Insertion Sort: 77.6 Comparisons 92.4 Assignments
Mergsort: 31.2 Comparisons 44.5 Assignments
Quicksort: 51.4 Comparisons 49.6 Assignments
Wickedsort: 30.4 Comparisons 29.3 Assignments
Counting Assignment Statements
Each of the four algorithms should include an extra parameter for storing and counting the total number of assignment statement executed by the algorithm. Before calling the algorithm set the counter to zero. Increment the counter for each instance of an assignment statement, i.e., every = symbol. Also, remember that increments (++, +=, -= and -- ) are also assignment statements, so be sure to count them. Do not count the increment statements used to count the increment statements, otherwise you will find yourself in an infinite recursive loop and your brain will explode.

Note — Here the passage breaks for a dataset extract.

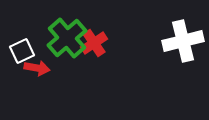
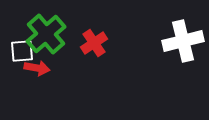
green cross: moved 21 px left, 4 px up
white square: rotated 20 degrees clockwise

Counting Comparison Statements
Each of the four algorithms should include another extra parameter for storing and counting the total number of comparison statement executed by the algorithm. Before calling the algorithm set the counter to zero. Increment the counter for each comparison statement. Remember that comparisons include <, >, <=, >=, !=, and ==.
Deliverables
Email me your source code, which should be a single working program. Print the output of your program and submit it in class on the due data. Also, answer the following questions.
1. Does the test program conclusively show which algorithm is the best? If yes, which algorithm is the best. If no, why isn’t the test conclusive?
2. Is there anything wrong with how we tested these 4 algorithms? If yes, suggest a better way. If no, is there any way to improve the testing.